Oghena, Andrew (Chevron U.S.A. Inc.) | Zhou, Dengen (Chevron U.S.A. Inc.) | Fitzmorris, Robert (Chevron U.S.A. Inc.) | Chawathe, Adwait (Chevron U.S.A. Inc.) | Colina, Julio De La (Chevron U.S.A. Inc.) | Orribo, Jose (Chevron U.S.A. Inc.) | Gentry, Michael (Chevron U.S.A. Inc.)
Huge oil resources have been discovered in the Wilcox Trend fields of Deepwater Gulf of Mexico (GOM). The Wilcox Trend fields are ultra-high pressure and high temperature, highly undersaturated, low permeability reservoirs typically with moderate to high oil viscosities. As a result of the unfavorable rock and fluid properties coupled with anticipated large well spacing due to high well cost, the estimated primary recovery factor with artificial lift is on the order of 10 – 15%. Incremental recovery factors from water injection are forecast from 2 – 5% due to anticipated limited injectivity increasing the total oil recovery factor (primary plus secondary) to 12 – 20%. Miscible gas was thoroughly studied to determine if it could significantly increase the oil recovery factors forecast for secondary recovery.

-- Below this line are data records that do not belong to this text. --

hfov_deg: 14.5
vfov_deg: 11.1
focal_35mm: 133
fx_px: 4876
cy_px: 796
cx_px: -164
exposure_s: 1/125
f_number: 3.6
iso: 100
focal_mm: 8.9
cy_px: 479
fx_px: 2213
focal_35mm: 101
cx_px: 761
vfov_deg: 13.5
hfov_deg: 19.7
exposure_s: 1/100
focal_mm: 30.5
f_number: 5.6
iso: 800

We have carried out detailed miscible gas injection studies for six Wilcox Trend fields. Results from these field case studies demonstrate that miscible gas injection has the potential to increase the total oil recovery factor to 15 – 25% or 5 – 10% incremental above that forecast for primary depletion with artificial lift. The increase in the oil recovery from gas injection is from the improved reservoir processing rates and high local recovery efficiency of miscible displacement processes. In addition, the increase in oil recovery is due to higher oil production rates because of gas injection supporting reservoir pressure and providing natural gas lift. The GOM Wilcox field gas injection displacement process will be implemented as a secondary recovery process (before waterflood) rather than tertiary method (after waterflood).

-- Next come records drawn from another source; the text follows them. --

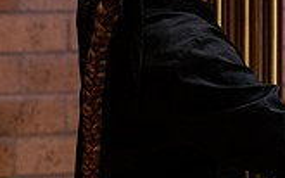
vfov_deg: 2.5
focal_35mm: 518
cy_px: -43
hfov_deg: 4.0
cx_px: 418
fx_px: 4022
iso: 2500
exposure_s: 1/320
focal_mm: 140
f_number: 4
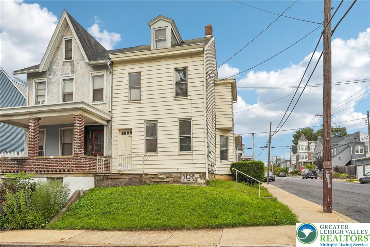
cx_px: 185
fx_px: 247
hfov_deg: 73.8
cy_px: 124
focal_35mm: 24
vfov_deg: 53.1
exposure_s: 1/1600
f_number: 8
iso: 500
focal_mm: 24
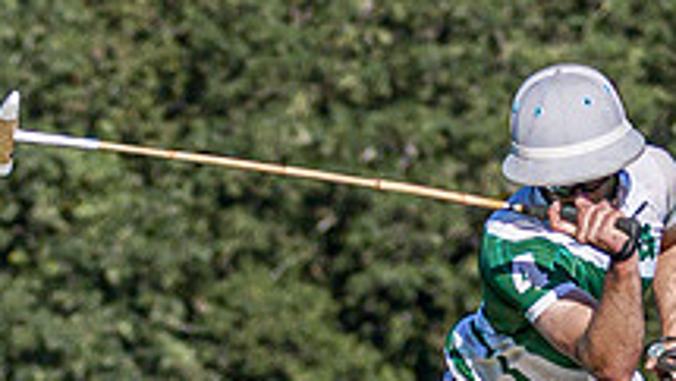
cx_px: -440
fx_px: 24130
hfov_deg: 1.6
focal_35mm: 1346
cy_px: 1250
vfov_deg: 0.9
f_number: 4.8
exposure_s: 1/3200
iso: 400
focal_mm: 130
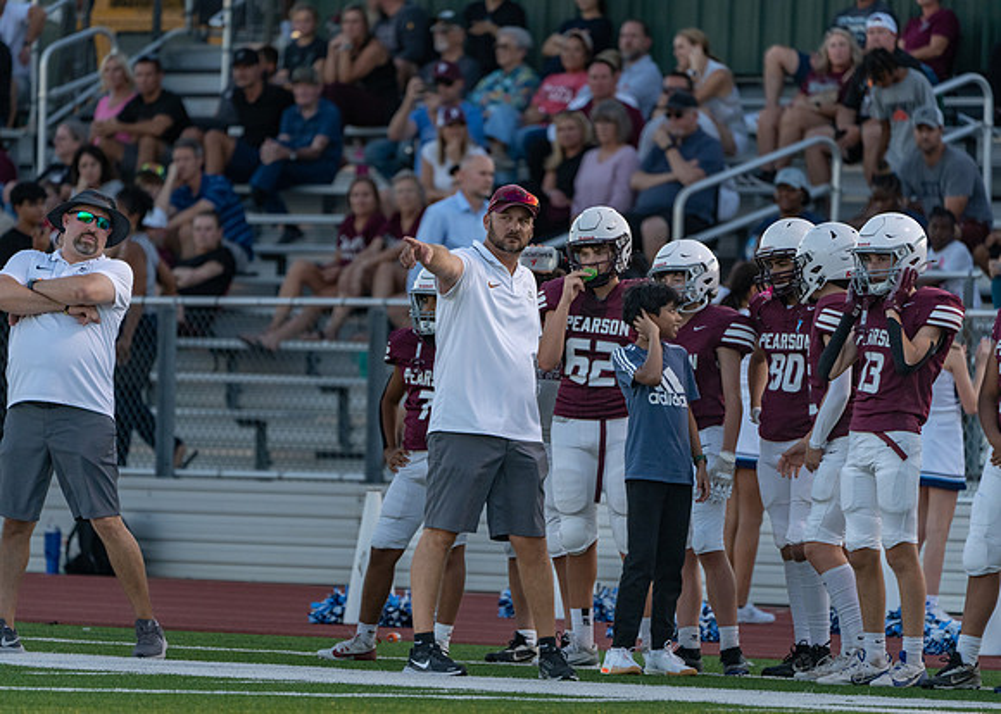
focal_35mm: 420
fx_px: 11947
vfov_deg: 3.4
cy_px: 357
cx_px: 500
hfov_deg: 4.8
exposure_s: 1/1000
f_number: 5.6
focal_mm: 400
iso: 1600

This paper will report a new systematic workflow for integrating ultra-high pressure laboratory PVT and slim tube data and high resolution mega static earth-models into compositional reservoir simulation models for assessing gas injection displacement processes in these reservoirs. Wilcox reservoir simulation performance results will be presented for primary depletion with artificial lift, water flooding, gas injection, and gas followed by water injection and vice versa. The major uncertainties and their effect on incremental oil recovery from gas injection, resolutions to barriers to Deepwater gas injection projects, and key enabling technology developments for the ultra-high pressure miscible gas injection process will be discussed. We will end our presentation with a description of future plans for a number of GOM Deepwater Wilcox trend fields under consideration for gas injection development.